“Family traditions are like spiritual and emotional cement in the foundation of a happy home. They create fond memories, and these memories bond us together as nothing else can. Traditions give children a sense of identity and of belonging.”
I started out with a natural, deep sense of love and desire to care for my children’s need and to protect them but I was a bit naive to anything more than that. It took me awhile to catch on, but through trial and error, a lot reading, having my own experiences and watching others I see how important it is to be INTENTIONAL when creating our own family and home environment. You can’t just sit back and let it happen. I needed to make it happen!
Lanea is our oldest daughter and therefore, she is also our guinea pig. ;) In our church 12 is a pretty special age as that is when the girls transition from the Primary program to the Young Women’s program and start to work on their “Personal Progress”. The boys at age 12, make the transition from Primary to the Young Men’s program, have the opportunity to receive the Priesthood and develop themselves in many ways as well.
As the oldest child, Lanea not only gets to be the guinea pig but she gets to set the standard for the rest of her siblings!
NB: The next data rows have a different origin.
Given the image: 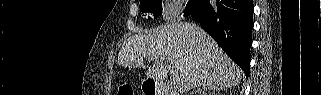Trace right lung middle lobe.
<instances>
[{"mask_svg":"<svg viewBox=\"0 0 321 95\" xmlns=\"http://www.w3.org/2000/svg\"><path fill=\"white\" fill-rule=\"evenodd\" d=\"M203 0H189L187 9L184 16H189L194 12ZM141 12H151L154 18L162 14V1L161 0H141ZM150 19V17H148Z\"/></svg>","mask_w":321,"mask_h":95,"instance_id":"1","label":"right lung middle lobe"}]
</instances>
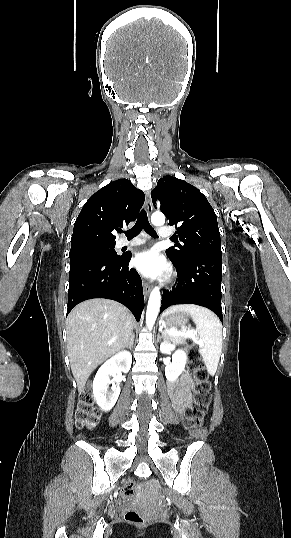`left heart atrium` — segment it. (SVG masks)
<instances>
[{
  "instance_id": "left-heart-atrium-1",
  "label": "left heart atrium",
  "mask_w": 291,
  "mask_h": 538,
  "mask_svg": "<svg viewBox=\"0 0 291 538\" xmlns=\"http://www.w3.org/2000/svg\"><path fill=\"white\" fill-rule=\"evenodd\" d=\"M135 267L144 276L157 278L169 273V267L164 259L155 250H148L138 254L134 260Z\"/></svg>"
}]
</instances>
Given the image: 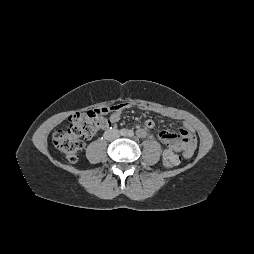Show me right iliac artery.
<instances>
[{
    "mask_svg": "<svg viewBox=\"0 0 254 254\" xmlns=\"http://www.w3.org/2000/svg\"><path fill=\"white\" fill-rule=\"evenodd\" d=\"M120 134H121L122 136H125V135L127 134V130H126V129H121V130H120Z\"/></svg>",
    "mask_w": 254,
    "mask_h": 254,
    "instance_id": "obj_1",
    "label": "right iliac artery"
}]
</instances>
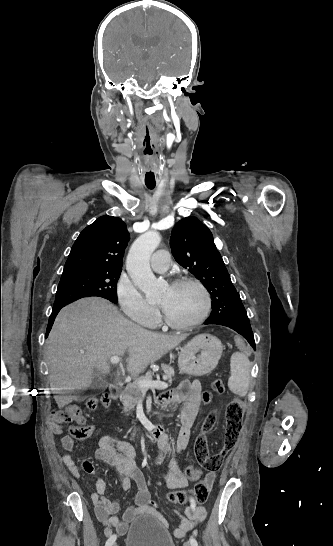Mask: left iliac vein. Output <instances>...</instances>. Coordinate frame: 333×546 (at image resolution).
Masks as SVG:
<instances>
[{
	"label": "left iliac vein",
	"instance_id": "1",
	"mask_svg": "<svg viewBox=\"0 0 333 546\" xmlns=\"http://www.w3.org/2000/svg\"><path fill=\"white\" fill-rule=\"evenodd\" d=\"M184 546H191V544L189 542H185Z\"/></svg>",
	"mask_w": 333,
	"mask_h": 546
}]
</instances>
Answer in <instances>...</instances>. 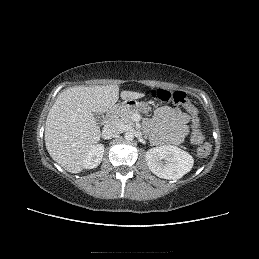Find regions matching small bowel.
<instances>
[{"label":"small bowel","instance_id":"obj_1","mask_svg":"<svg viewBox=\"0 0 259 259\" xmlns=\"http://www.w3.org/2000/svg\"><path fill=\"white\" fill-rule=\"evenodd\" d=\"M189 124L188 112L168 106L158 108L152 121L148 123L154 128V140L157 143L171 144L180 143L188 135Z\"/></svg>","mask_w":259,"mask_h":259}]
</instances>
When Lanea turned 8 and chose to be baptized we decided to celebrate that by instilling a tradition that would continue for the rest of our children. So… in this household for the 8-year-old birthdays we buy the child their own set of nice, leather scriptures, make them a baptism binder filled with baptism keepsakes and special family testimonies, take them to dinner with just our little family after their baptism and to a hotel for their actual birthday! Man! We set the bar a little high with this one but the kids know it is tradition and look forward to it now. At least we have 2 years between each kid to save for the next one.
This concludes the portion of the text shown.